I watched the videos fly by in my timeline, people dumping buckets of all sizes on their heads, everyone with the same O face afterwards. The fails and the flops. The lady on a horse, the entire Reds outfield.
And then, weeks after it began, when everyone was starting to become fatigued and the backlash was in full swing, I was challenged by my brother. He said that I could lip-sync to "Ice Ice Baby" if I wanted to, and lord knows I know all the words, but it didn't seem like enough. As I watched the water fly around Facebook, I realized that even though I'd seen a hundred videos, I had no idea what ALS really did to a person. My awareness of the challenge was raised more than my awareness of the disease.
In response to my brother's challenge, I thought of doing an "Ice Cream Bucket challenge," eating an entire pint of Graeter's ice cream. I thought of dunking my cats into an ice bucket. The internet would have loved that. Videos aren't really my forte, though, so I thought I might write about ice buckets. About the shock of O face you see when someone tells you they have a disease. The feeling of loss at an announcement of death.
But I do enough of that.
None of it seemed quite right to me. None of it told me the story of ALS, a story I'm only distantly familiar with, once watching a friend's grandmother waste away with it in one of the darkened back rooms of her house. I had no other knowledge of the disease other than that memory of a silent old woman lying so still there in her bed. And so I decided to do a little research instead.
At first I tried to find videos showing affected people on YouTube, but when you search "ALS" there, all you see are videos of ice bucket fails and Bill Gates' contraption. So I did some grown-up research by actually reading a few things. It didn't take that much longer to find information on ALS than it does to dump a bucket of water on your head. Here are some facts about ALS I found on the internet, including on the ALSA's website:
- ALS stands for "amyotrophic lateral sclerosis." Lou Gehrig had it, and his retirement from baseball is when it started to receive greater attention from the public, which is why it's often called Lou Gehrig's Disease. Here's his farewell speech, with the help of some other ballplayers.
- The early symptoms of ALS are muscle weakness or stiffness. "Progression of weakness, wasting and paralysis of the muscles of the limbs and trunk as well as those that control vital functions such as speech, swallowing and later breathing generally follows."
- There is no test for ALS, nor is there a known cure.

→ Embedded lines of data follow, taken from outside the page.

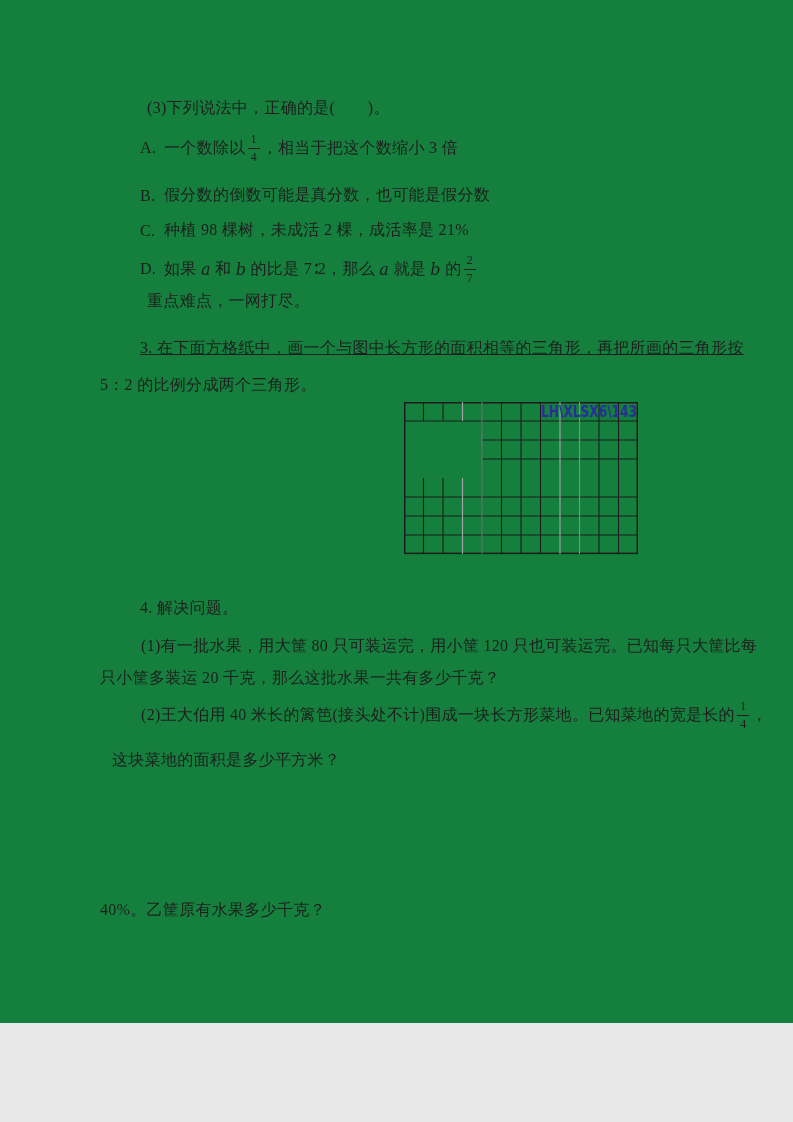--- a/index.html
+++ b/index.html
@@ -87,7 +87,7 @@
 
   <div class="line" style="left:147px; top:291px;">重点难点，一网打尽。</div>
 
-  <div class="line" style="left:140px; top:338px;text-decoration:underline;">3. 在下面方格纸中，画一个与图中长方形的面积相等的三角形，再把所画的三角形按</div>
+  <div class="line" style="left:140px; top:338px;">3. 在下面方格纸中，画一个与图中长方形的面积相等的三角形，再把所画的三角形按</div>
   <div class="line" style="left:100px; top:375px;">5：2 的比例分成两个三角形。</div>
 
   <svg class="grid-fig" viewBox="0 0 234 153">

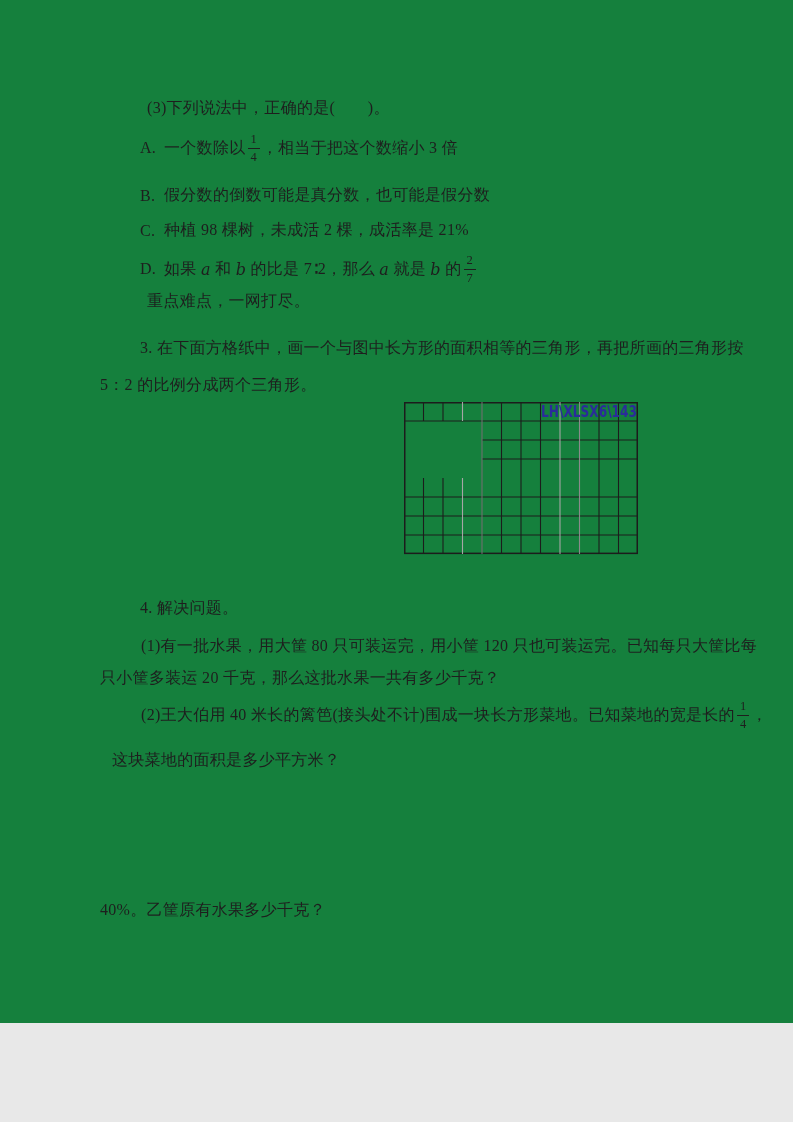--- a/index.html
+++ b/index.html
@@ -132,7 +132,7 @@
     </span>
     <span class="t">，</span>
   </div>
-  <div class="line" style="left:112px; top:750px;text-align:center;">这块菜地的面积是多少平方米？</div>
+  <div class="line" style="left:83px; top:750px;text-align:center;">这块菜地的面积是多少平方米？</div>
 
   <div class="line" style="left:100px; top:900px;">40%。乙筐原有水果多少千克？</div>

- The life expectancy for people diagnosed with ALS is variable. While many people live no more than two or three years after diagnosis, "about twenty percent of people with ALS live five years or more and up to ten percent will survive more than ten years and five percent will live 20 years."
- A small number of ALS cases are attributed to a hereditary gene, though most cases (90-95%) are not. Anyone can get ALS, though it is not contagious.
Still not satisfied? Sorry for not posting a video of me getting wet, but here is a much more important video to watch of a man who has just been diagnosed with ALS taking care of his mother, who also has ALS, so that you can actually see what it does to a person. In it, he talks about why this viral awareness is important to those with ALS: since the number of people with ALS is so small, drug companies don't want to invest in finding a cure. It's not a popular enough disease to warrant treatment. That made me incredibly sad.
I'm making donations to both the ALSA as well as the Michael J. Fox Foundation for Parkinson's Research, because I want to make sure that other organizations and causes I care about don't lose out, and I'm challenging all of you to educate yourselves a little bit about a disease that may not have affected you personally, but seems to be on the tips of everyone's tongues lately, or at the bottom of an ice bucket.
Wherever you find it, that's my challenge to you.